> _Description of the task_
Of the lines below, write out exactly those from the line with "node stained for" through the line with "of human high-grade", both included, and skip the rest.

> _Material to process_
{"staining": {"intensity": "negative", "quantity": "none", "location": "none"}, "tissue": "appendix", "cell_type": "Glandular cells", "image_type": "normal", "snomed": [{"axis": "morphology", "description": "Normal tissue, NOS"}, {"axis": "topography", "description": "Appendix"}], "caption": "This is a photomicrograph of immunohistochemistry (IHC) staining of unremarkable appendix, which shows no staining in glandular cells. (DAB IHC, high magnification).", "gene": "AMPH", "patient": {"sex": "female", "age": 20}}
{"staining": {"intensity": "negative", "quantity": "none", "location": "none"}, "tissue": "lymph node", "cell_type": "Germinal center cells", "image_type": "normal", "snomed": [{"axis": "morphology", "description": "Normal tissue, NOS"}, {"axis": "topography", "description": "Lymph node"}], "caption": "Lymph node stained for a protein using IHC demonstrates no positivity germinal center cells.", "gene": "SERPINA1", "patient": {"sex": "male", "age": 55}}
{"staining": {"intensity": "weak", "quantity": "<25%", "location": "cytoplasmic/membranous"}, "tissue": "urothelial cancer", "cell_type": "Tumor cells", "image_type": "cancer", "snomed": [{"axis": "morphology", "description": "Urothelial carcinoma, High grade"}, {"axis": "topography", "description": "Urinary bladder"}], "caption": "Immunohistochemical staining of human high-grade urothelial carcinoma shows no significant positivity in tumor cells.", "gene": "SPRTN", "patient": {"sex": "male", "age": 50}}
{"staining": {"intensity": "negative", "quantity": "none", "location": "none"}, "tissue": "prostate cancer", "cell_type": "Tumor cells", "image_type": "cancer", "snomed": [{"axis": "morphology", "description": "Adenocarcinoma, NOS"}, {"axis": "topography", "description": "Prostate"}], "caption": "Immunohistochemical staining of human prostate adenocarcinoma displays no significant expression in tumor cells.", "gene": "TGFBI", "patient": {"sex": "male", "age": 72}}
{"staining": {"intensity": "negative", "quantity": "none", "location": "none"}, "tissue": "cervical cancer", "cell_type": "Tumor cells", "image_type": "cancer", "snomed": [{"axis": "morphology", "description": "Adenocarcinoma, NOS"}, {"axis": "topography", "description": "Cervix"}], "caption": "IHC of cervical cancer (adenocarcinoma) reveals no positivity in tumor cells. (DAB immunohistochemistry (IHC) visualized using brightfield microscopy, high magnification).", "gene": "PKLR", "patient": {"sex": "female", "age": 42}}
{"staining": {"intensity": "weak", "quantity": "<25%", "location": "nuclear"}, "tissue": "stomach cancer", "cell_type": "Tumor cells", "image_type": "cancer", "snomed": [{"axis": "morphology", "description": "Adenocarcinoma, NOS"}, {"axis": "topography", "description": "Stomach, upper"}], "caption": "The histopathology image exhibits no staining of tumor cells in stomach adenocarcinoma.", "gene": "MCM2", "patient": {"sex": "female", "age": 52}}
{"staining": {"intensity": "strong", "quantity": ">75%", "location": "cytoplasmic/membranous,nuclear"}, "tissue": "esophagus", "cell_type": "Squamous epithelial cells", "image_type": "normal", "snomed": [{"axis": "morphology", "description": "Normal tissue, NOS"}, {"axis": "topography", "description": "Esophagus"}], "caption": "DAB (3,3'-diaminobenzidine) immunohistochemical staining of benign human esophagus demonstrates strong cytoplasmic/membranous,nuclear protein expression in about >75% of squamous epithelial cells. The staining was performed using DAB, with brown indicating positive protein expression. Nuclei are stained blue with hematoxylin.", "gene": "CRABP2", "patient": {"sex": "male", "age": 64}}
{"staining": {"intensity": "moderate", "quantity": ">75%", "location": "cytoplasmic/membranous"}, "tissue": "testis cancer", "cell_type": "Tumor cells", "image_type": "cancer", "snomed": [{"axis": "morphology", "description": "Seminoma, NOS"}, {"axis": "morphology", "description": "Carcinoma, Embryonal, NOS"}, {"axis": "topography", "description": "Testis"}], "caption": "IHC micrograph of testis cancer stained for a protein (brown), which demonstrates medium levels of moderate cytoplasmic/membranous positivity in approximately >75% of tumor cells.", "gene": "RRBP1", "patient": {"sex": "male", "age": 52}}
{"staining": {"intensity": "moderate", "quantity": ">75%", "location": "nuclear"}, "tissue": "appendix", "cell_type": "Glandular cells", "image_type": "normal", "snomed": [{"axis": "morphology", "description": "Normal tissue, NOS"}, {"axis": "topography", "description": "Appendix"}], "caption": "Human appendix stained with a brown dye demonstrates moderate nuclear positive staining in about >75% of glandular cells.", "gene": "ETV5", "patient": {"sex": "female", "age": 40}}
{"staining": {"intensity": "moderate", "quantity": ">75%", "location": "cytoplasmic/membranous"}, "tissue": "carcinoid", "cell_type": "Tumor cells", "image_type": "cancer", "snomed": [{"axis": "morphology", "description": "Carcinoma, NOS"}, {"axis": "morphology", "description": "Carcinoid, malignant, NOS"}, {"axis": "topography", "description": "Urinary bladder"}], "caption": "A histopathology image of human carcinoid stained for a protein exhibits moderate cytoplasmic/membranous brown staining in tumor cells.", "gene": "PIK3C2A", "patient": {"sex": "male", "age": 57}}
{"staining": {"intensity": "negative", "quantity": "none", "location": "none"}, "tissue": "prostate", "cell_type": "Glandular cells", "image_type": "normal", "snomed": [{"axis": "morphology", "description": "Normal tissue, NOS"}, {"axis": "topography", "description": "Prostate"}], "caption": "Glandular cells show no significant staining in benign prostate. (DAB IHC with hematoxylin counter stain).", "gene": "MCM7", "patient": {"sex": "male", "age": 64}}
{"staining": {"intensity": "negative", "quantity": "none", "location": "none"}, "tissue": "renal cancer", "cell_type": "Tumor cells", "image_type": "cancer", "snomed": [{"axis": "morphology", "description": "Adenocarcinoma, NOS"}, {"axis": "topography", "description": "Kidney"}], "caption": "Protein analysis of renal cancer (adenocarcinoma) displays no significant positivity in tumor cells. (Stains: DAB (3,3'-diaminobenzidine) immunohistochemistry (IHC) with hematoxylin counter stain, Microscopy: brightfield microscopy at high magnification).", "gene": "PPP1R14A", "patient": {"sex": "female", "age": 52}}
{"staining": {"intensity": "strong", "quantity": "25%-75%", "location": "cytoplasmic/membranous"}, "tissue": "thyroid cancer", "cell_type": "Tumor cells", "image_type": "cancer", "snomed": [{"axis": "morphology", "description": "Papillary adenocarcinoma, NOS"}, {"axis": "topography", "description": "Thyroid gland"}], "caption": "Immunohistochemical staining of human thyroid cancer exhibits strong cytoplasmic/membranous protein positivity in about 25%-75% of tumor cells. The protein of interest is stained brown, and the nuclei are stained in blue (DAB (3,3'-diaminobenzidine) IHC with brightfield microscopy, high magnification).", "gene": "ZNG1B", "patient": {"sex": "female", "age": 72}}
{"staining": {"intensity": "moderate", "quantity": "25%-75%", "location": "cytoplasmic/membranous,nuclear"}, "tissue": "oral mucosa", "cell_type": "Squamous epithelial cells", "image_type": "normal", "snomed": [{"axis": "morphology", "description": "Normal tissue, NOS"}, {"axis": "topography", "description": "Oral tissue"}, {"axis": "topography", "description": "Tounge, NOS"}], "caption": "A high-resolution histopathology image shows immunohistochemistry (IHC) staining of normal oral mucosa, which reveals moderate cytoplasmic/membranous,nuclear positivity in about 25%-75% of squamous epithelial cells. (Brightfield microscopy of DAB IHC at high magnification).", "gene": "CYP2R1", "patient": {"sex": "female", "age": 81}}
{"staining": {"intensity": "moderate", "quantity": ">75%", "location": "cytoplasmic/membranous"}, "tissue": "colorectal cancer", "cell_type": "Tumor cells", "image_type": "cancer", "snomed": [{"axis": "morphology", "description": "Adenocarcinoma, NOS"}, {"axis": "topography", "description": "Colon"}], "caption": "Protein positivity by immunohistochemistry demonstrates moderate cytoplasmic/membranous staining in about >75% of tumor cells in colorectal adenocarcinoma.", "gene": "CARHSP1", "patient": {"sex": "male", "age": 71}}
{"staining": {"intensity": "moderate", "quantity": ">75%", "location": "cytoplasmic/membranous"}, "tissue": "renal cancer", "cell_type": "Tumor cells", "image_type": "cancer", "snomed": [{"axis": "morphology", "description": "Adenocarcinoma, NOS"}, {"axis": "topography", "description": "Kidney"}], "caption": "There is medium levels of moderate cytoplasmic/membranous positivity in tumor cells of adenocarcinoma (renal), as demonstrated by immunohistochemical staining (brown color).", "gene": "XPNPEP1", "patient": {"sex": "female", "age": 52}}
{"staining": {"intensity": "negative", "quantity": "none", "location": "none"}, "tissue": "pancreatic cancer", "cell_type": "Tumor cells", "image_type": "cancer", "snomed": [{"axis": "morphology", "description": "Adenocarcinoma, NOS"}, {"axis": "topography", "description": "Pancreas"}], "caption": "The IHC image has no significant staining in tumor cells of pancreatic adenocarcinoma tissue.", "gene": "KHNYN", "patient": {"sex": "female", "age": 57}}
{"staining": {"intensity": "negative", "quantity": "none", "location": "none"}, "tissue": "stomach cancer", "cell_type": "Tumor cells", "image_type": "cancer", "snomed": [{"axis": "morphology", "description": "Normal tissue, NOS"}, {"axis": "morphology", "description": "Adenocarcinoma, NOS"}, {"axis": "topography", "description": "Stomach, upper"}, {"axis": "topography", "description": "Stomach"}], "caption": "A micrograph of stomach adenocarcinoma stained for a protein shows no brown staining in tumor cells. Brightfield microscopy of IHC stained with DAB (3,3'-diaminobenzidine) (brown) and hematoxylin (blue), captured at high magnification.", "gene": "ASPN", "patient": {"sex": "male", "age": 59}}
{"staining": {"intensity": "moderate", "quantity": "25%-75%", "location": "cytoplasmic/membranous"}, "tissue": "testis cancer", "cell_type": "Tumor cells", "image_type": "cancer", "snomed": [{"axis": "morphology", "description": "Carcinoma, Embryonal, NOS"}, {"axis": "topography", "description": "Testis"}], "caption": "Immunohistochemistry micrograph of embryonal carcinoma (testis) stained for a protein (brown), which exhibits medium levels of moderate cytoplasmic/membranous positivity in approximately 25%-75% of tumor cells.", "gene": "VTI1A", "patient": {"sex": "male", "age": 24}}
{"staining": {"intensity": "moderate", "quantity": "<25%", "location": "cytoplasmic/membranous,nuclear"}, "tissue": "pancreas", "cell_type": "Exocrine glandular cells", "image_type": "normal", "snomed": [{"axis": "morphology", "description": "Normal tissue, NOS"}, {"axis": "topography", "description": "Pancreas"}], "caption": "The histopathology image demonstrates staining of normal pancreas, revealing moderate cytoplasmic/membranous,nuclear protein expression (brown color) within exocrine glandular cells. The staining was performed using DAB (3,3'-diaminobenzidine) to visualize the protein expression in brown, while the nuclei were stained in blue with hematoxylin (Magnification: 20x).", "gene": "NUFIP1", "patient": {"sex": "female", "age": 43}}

> _Written response_
{"staining": {"intensity": "negative", "quantity": "none", "location": "none"}, "tissue": "lymph node", "cell_type": "Germinal center cells", "image_type": "normal", "snomed": [{"axis": "morphology", "description": "Normal tissue, NOS"}, {"axis": "topography", "description": "Lymph node"}], "caption": "Lymph node stained for a protein using IHC demonstrates no positivity germinal center cells.", "gene": "SERPINA1", "patient": {"sex": "male", "age": 55}}
{"staining": {"intensity": "weak", "quantity": "<25%", "location": "cytoplasmic/membranous"}, "tissue": "urothelial cancer", "cell_type": "Tumor cells", "image_type": "cancer", "snomed": [{"axis": "morphology", "description": "Urothelial carcinoma, High grade"}, {"axis": "topography", "description": "Urinary bladder"}], "caption": "Immunohistochemical staining of human high-grade urothelial carcinoma shows no significant positivity in tumor cells.", "gene": "SPRTN", "patient": {"sex": "male", "age": 50}}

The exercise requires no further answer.